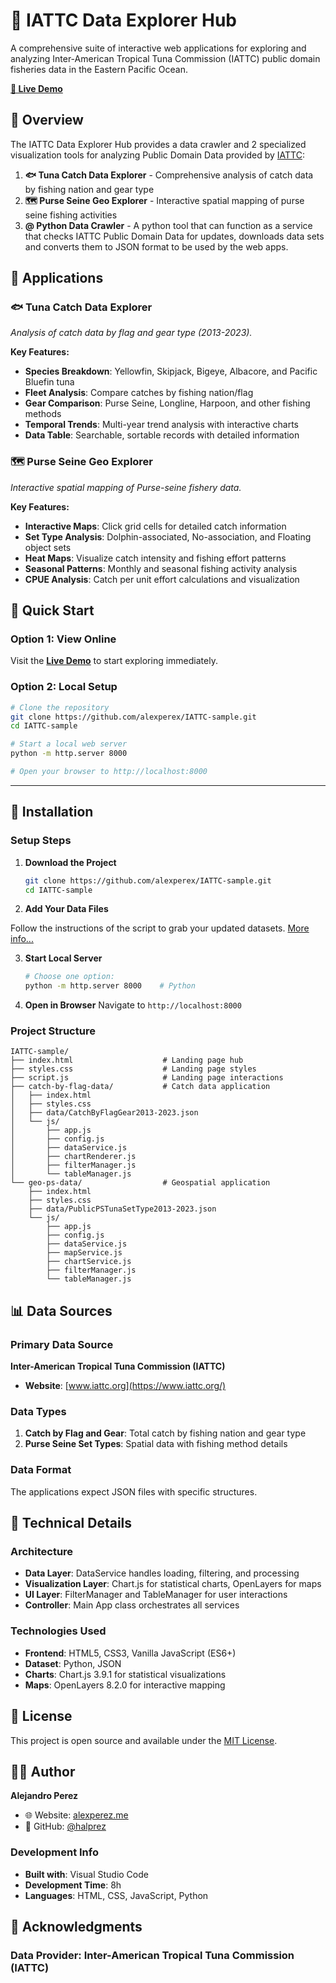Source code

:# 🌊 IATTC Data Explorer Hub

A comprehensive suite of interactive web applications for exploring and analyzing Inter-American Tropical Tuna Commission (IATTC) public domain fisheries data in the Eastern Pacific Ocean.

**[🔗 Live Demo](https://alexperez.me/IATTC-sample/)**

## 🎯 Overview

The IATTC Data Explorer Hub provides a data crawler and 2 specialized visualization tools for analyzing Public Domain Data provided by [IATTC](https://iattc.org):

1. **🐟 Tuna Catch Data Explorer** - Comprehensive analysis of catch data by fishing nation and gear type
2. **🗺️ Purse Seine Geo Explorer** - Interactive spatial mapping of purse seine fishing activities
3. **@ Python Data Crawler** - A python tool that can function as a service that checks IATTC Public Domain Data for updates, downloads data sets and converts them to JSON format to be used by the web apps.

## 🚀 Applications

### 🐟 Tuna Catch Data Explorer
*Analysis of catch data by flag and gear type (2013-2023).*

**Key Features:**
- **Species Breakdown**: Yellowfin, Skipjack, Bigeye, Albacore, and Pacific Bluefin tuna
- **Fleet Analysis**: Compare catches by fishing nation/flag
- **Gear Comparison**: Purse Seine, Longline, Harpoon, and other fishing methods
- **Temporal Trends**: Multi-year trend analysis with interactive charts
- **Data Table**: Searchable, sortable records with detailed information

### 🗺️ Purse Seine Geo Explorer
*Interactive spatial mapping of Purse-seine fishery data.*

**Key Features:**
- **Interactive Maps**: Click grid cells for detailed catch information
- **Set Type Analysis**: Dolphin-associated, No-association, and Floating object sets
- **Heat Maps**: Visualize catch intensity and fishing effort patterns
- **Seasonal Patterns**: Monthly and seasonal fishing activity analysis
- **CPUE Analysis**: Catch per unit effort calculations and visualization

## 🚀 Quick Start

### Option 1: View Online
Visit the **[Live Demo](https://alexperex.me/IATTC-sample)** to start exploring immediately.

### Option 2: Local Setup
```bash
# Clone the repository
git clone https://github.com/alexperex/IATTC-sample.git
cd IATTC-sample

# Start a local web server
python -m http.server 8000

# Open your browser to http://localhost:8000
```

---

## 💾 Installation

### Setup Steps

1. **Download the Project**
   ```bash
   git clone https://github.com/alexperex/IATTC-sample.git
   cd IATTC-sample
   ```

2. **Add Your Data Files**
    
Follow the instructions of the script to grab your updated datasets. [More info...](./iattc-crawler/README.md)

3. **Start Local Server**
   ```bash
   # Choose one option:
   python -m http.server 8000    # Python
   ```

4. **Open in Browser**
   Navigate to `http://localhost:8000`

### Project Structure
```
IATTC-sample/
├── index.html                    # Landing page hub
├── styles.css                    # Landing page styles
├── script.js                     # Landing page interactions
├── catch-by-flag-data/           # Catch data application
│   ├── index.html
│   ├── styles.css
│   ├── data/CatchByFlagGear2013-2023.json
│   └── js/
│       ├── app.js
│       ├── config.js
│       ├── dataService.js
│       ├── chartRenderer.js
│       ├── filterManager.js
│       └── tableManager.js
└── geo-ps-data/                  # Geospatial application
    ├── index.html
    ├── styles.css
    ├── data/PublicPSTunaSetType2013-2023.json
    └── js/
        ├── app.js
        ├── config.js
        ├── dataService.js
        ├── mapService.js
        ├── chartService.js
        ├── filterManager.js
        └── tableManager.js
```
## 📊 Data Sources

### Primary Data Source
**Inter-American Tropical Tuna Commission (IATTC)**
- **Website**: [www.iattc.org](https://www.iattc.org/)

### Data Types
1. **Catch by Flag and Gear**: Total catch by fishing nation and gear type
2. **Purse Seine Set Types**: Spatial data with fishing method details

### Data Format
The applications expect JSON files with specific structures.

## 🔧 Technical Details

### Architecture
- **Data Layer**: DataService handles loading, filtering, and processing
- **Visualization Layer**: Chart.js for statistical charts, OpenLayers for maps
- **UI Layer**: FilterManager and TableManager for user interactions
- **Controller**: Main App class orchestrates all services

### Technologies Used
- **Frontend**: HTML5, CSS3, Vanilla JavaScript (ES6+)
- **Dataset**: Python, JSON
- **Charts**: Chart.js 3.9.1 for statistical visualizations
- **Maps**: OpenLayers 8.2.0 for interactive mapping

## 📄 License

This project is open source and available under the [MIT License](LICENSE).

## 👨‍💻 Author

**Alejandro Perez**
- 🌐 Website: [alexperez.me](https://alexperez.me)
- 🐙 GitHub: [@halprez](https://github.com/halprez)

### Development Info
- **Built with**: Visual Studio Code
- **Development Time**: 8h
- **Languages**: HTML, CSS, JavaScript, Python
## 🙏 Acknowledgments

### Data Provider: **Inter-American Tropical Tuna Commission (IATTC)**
———
--- ACTIVITY ---
Word for word, restate the lines from the first line of the material through the line containing "1. **🐟 Tuna", with the pictures left out.

--- RESPONSE BOX ---
Source code

:# 🌊 IATTC Data Explorer Hub

A comprehensive suite of interactive web applications for exploring and analyzing Inter-American Tropical Tuna Commission (IATTC) public domain fisheries data in the Eastern Pacific Ocean.

**[🔗 Live Demo](https://alexperez.me/IATTC-sample/)**

## 🎯 Overview

The IATTC Data Explorer Hub provides a data crawler and 2 specialized visualization tools for analyzing Public Domain Data provided by [IATTC](https://iattc.org):

1. **🐟 Tuna Catch Data Explorer** - Comprehensive analysis of catch data by fishing nation and gear type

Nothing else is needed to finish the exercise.